Control can take place at the point of generation within the plant; wastewater can be pretreated for discharge to municipal treatment systems; or wastewater can be treated completely at the plant and either reused or discharged directly into receiving waters.
Agriculture, including commercial livestock and poultry farming, is the source of many organic and inorganic pollutants in surface waters and groundwater. These contaminants include both sediment from the erosion of cropland and compounds of phosphorus and nitrogen that partly originate in animal wastes and commercial fertilizers.
Animal wastes are high in oxygen-demanding material, nitrogen, and phosphorus, and they often harbour pathogenic organisms.
Wastes from commercial feeders are contained and disposed of on land; their main threat to natural waters, therefore, is via run-off and leaching. Control may involve settling basins for liquids, limited biological treatment in aerobic or anaerobic lagoons, and a variety of other methods.

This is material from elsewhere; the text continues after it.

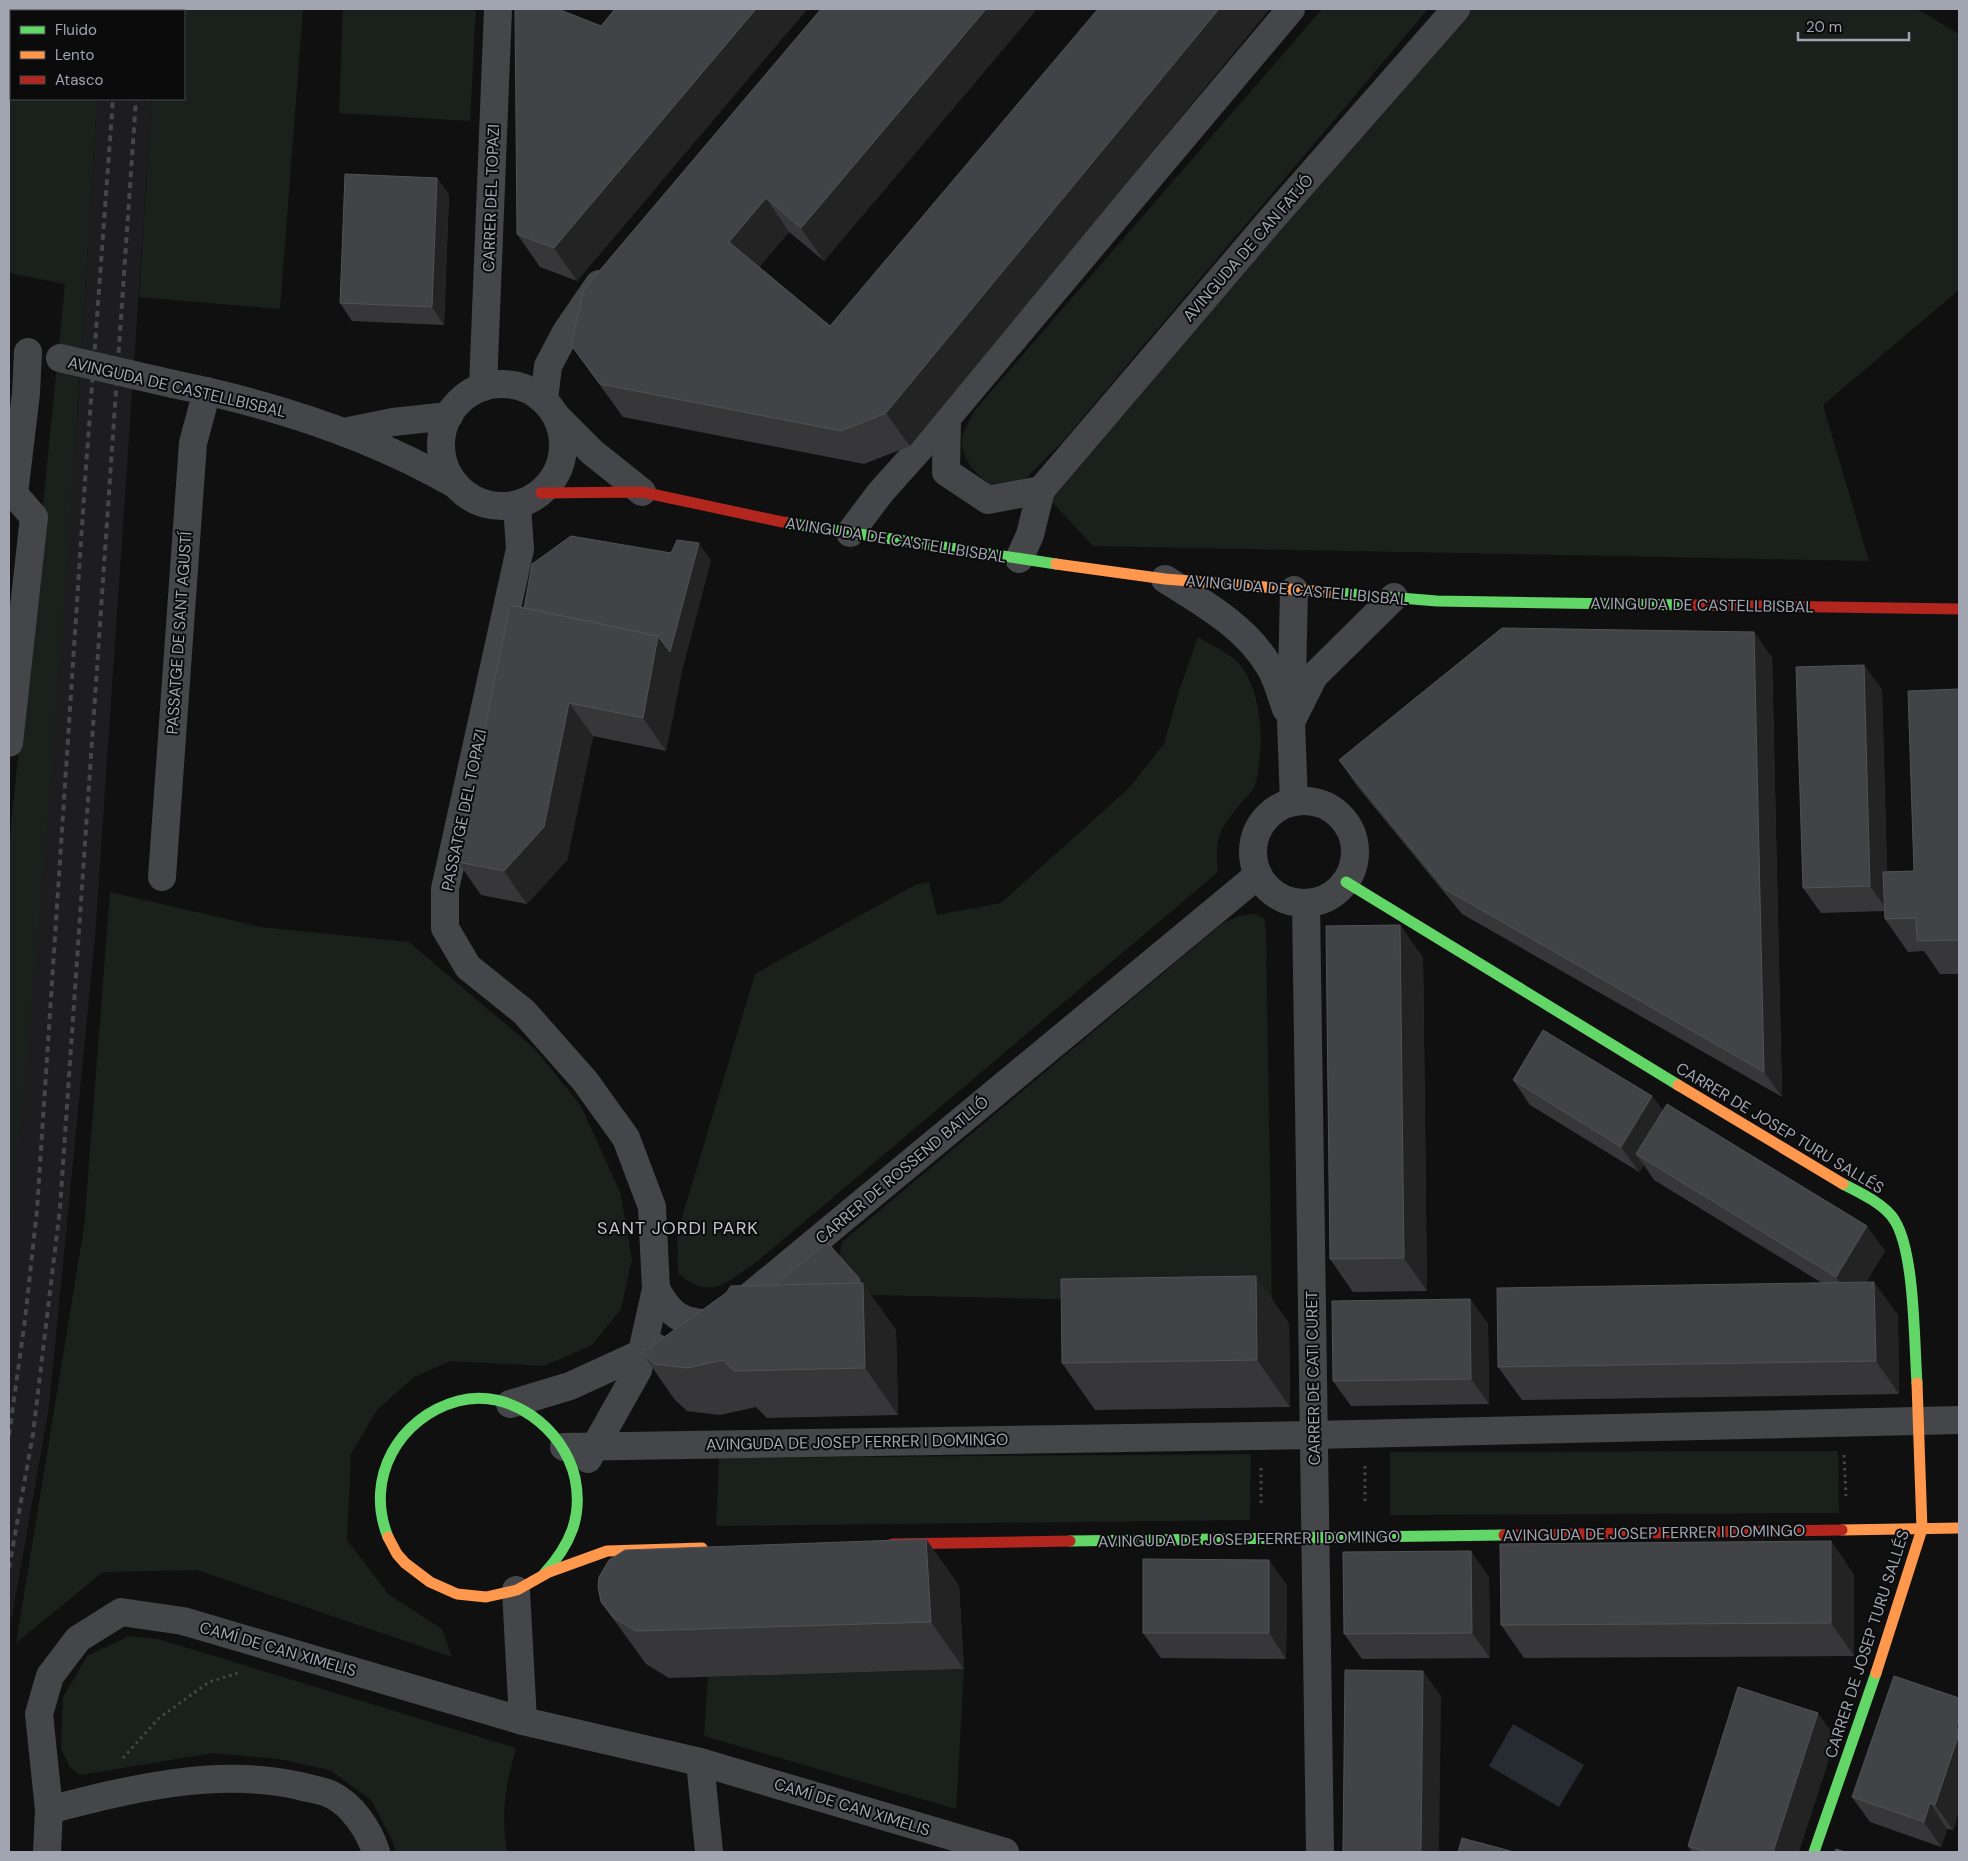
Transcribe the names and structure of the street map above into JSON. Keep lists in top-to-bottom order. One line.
{"streets":{"street":["CARRER DEL TOPAZI","AVINGUDA DE CAN FATJÓ","AVINGUDA DE CASTELLBISBAL","PASSATGE DE SANT AGUSTÍ","PASSATGE DEL TOPAZI","CARRER DE JOSEP TURU SALLÉS","CARRER DE ROSSEND BATLLÓ","CARRER DE CATI CURET","AVINGUDA DE JOSEP FERRER I DOMINGO","CAMÍ DE CAN XIMELIS"]},"crossings":[["CARRER DEL TOPAZI","AVINGUDA DE CASTELLBISBAL"],["CARRER DEL TOPAZI","PASSATGE DEL TOPAZI"],["AVINGUDA DE CAN FATJÓ","AVINGUDA DE CASTELLBISBAL"],["AVINGUDA DE CASTELLBISBAL","PASSATGE DE SANT AGUSTÍ"],["AVINGUDA DE CASTELLBISBAL","PASSATGE DEL TOPAZI"],["PASSATGE DEL TOPAZI","CARRER DE ROSSEND BATLLÓ"],["PASSATGE DEL TOPAZI","AVINGUDA DE JOSEP FERRER I DOMINGO"],["CARRER DE JOSEP TURU SALLÉS","CARRER DE ROSSEND BATLLÓ"],["CARRER DE JOSEP TURU SALLÉS","CARRER DE CATI CURET"],["CARRER DE JOSEP TURU SALLÉS","AVINGUDA DE JOSEP FERRER I DOMINGO"],["CARRER DE ROSSEND BATLLÓ","CARRER DE CATI CURET"],["CARRER DE CATI CURET","AVINGUDA DE JOSEP FERRER I DOMINGO"]],"districts":["SANT JORDI PARK"],"legend":["Fluido","Lento","Atasco"],"scale_bar":"20 m"}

Traditional 3 stage water treatment model
Treatment Stages
Traditionally, three levels of sewage or wastewater treatment are defined. These are;
- Primary
- Secondary
- Tertiary (or advanced)
This traditional model is being expanded especially in developed countries with enlightened levels of awareness and ever improving testing facilities. It follows then that there is an argument for introducing a 4th stage that we might refer to as Tertiary ++ that addresses these advances.
Primary
This level removes the majority of bulk solids, from the waste stream. Where required, systems also trap greases, oils, and other non-soluable solids.. Primary treatment provides a clarified raw sewage but does not remove dissolved organic materials or other pollutants from the wastewater; it is a preliminary treatment stage, truly useful only when followed by subsequent treatment. It includes grit removal, screening, grinding, flocculation (aggregation of the solids).
Secondary
This level of treatment removes dissolved organic materials through either chemical or biological mechanisms, and combined with clarification further removes suspended solids.

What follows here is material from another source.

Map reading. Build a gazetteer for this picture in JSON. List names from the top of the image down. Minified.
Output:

Secondary treatment processes are generally considered to remove greater than 85% of the BOD and suspended solids from the wastewater stream, and provide limited removal of the nutrients nitrogen (N) and phosphorus (P). Secondary treatment is considered sufficient in cases where the effluent is to be directed to land use where the N and P are beneficial for irrigation, or where the nutrient levels are low following treatment and subsequent analysis.
Tertiary
Wastewater treatment provides an extra stage for the removal of phosphorous and nitrogen nutrients and even further removal of BOD and suspended solids. Generally, advanced wastewater treatment processes can provide removals of greater than 95% for BOD and suspended solids and high levels of nitrogen and phosphorus elimination in the final effluent. Tertiary treatment is necessary when receiving bodies of water would be adversely affected by the influx of the extra nutrients, and could result in contamination of watercourses.
Tertiary ++
In today's tertiary treatments, advances are being made as the level of trace elements and contaminants is being more clearly understood with the development of more sophisticated testing methods. These advances are examining in detail the presence of pathogens and other undesirable elements even when they are in extremely small concentrations.
Micro filtration, advanced or selective biological systems, Ultra Violet Light and Ozone are technologies that are being utilised along with chemical processes, (albeit with understandably less support for their use).
The recent advances in nanotechnology in laboratories, universities and research organisations around the world promises further innovative processes that are expected to become commercially stable and economically viable in the future.